Abstract: Well-posedness, that is, the existence of unique solutions depending continuously on given data, is a fundamental requirement for a PDE to be considered `good'. It is furthermore a necessary requirement for numerical treatment. I will review local well-posedness of evolution PDEs. I will then explain what effect gauge freedom has upon this classification for constrained Hamiltonian systems. Starting from the well-known harmonic formulation I will demonstrate how all of this works for GR. Subsequently I will examine the situation for a modification of GR called dynamical Chern-Simons gravity, where the equations are a good deal more complicated.
Abstract: Observations of the cosmic microwave background radiation, most recently by Planck mission, confirm the inflationary Lambda cold dark matter model, especially at angular scales below the degree scale. The larger angular scales show some unexpected features, which individually are not extremely unlikely (at about 3 sigma), but pose some puzzling questions when considered together. In this talk I'll give a review of the observations and discuss several (failed) attempts to explain them.

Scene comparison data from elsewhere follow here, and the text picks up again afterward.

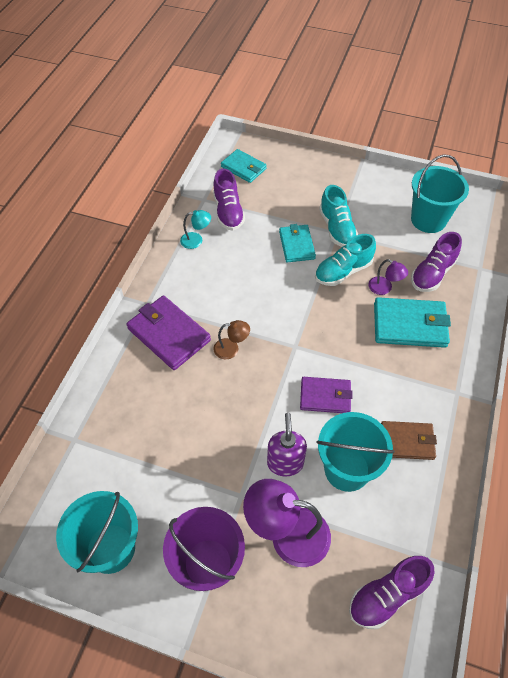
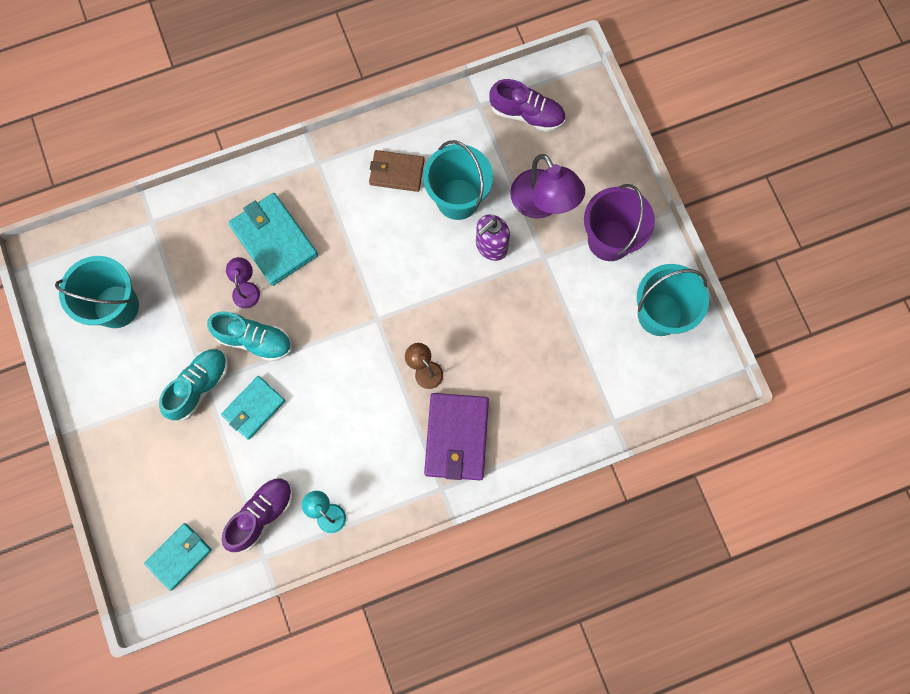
camera: 130 degrees left, 20 degrees up
(243, 168) = (179, 556): turquoise wallet -> turquoise wallet turned 45 degrees clockwise
(325, 396) = (407, 258): purple wallet -> none
(407, 442) = (396, 172): brown wallet -> brown wallet turned 45 degrees counterclockwise
(432, 273) = (192, 258): purple shoe -> none

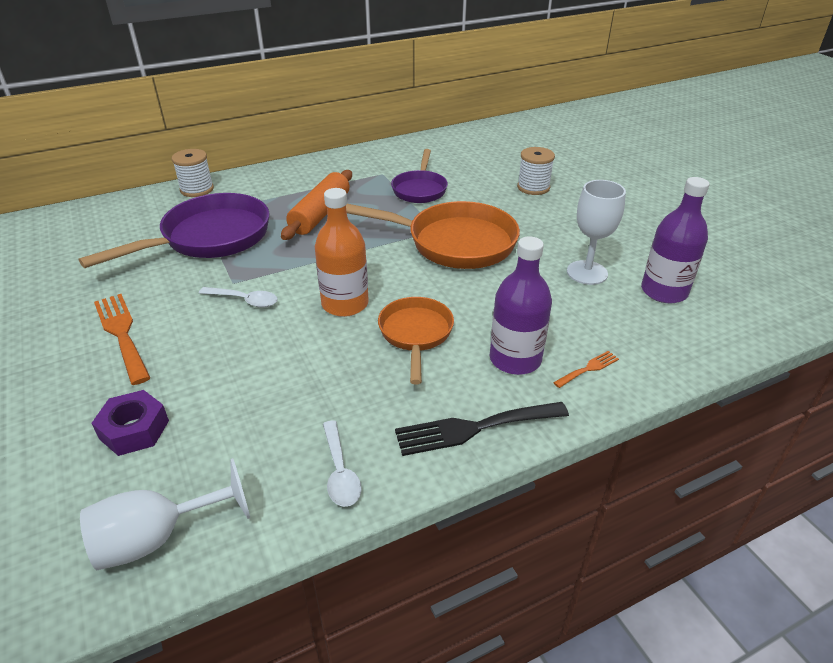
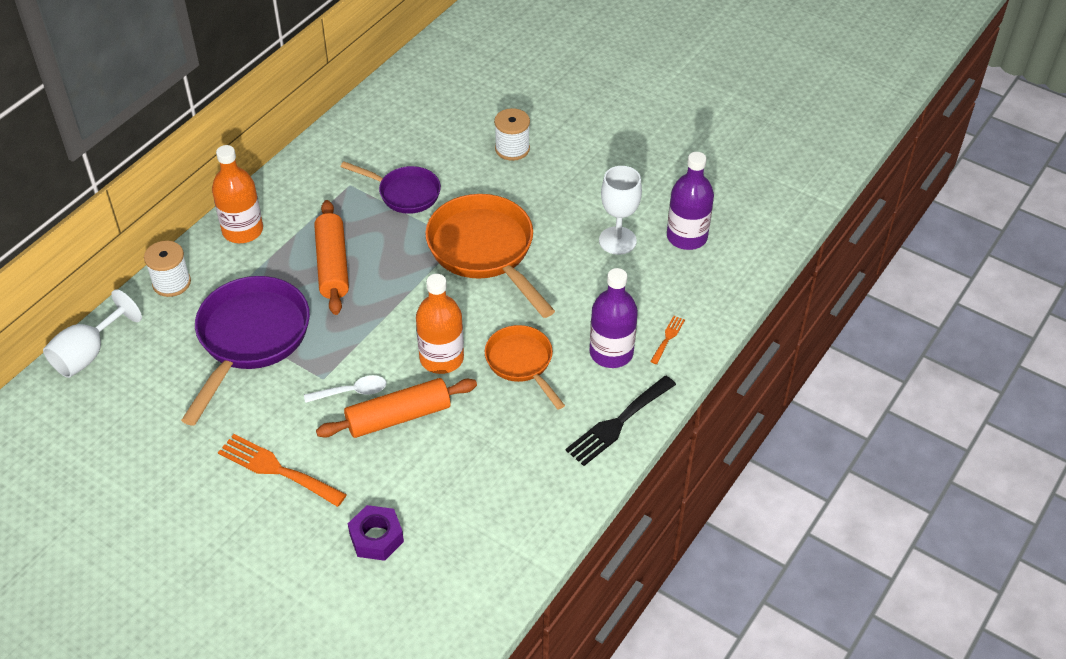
camera: 30 degrees left, 10 degrees up
(157, 537) = (469, 594): white goblet -> white goblet (88, 354)
(263, 334) = (398, 417): none -> orange rolling pin
(278, 176) = (242, 230): none -> orange bottle
(340, 472) = (551, 496): white spoon -> none
(420, 189) = (405, 193): purple pan -> purple pan turned 45 degrees counterclockwise
(453, 242) = (484, 251): orange pan -> orange pan turned 105 degrees counterclockwise

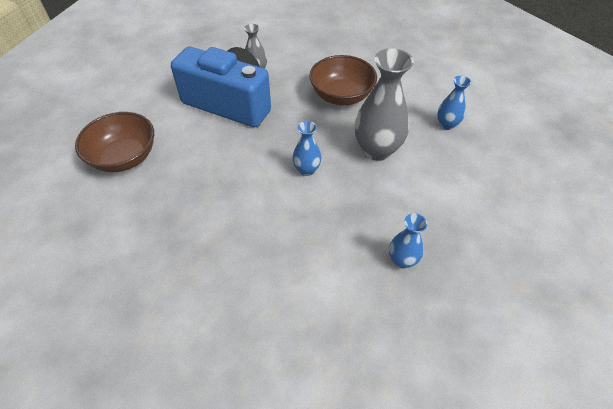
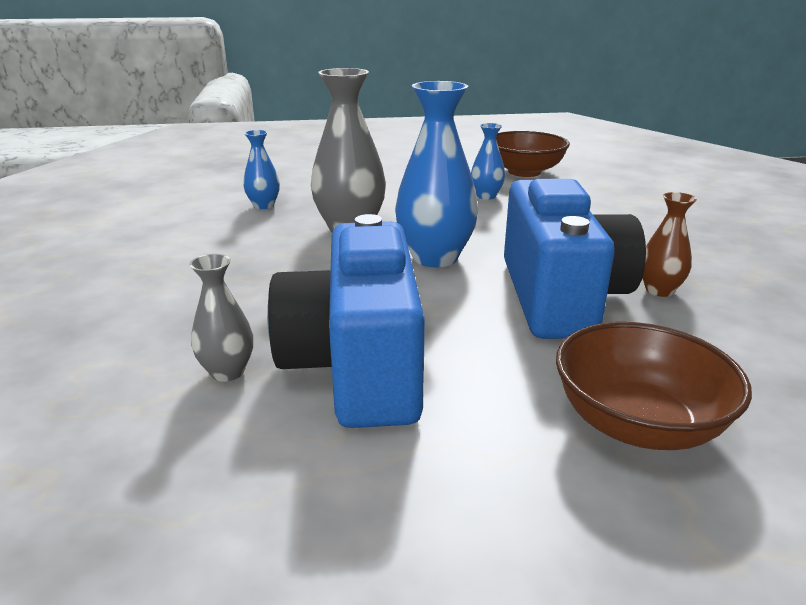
camera: 120 degrees left, 25 degrees down
(186, 248) = (659, 290): none -> brown vase
(220, 197) = (560, 297): none -> blue camera
(306, 170) = (435, 257): blue vase -> blue vase, size x1.88
(341, 96) = (250, 272): brown bowl -> brown bowl (524, 172)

Abstract: Locally covariant quantum field theory (LCQFT) has been proposed by Brunetti, Fredenhagen and Verch as an axiomatic setting for describing quantum field theories on generic (globally hyperbolic) Lorentzian manifolds. In my talk I will give a brief introduction to LCQFT and present our results on the construction of (mostly Abelian) gauge theories in this framework. The most elegant and transparent construction of Abelian U(1)-gauge theory and its higher analogs given by connections on (higher) gerbes is obtained by making use of techniques from differential cohomology. The mathematical structure of the resulting quantum field theories can be analyzed in full detail and I will show that these theories violate some important axioms of LCQFT. Trying to understand and resolve the incompatibility between gauge theories and LCQFT naturally leads us to develop a homotopy theoretic generalization of LCQFT. I will present some first results in this direction, which in particular indicate that gauge field observables should be described by a homotopy cosheaf.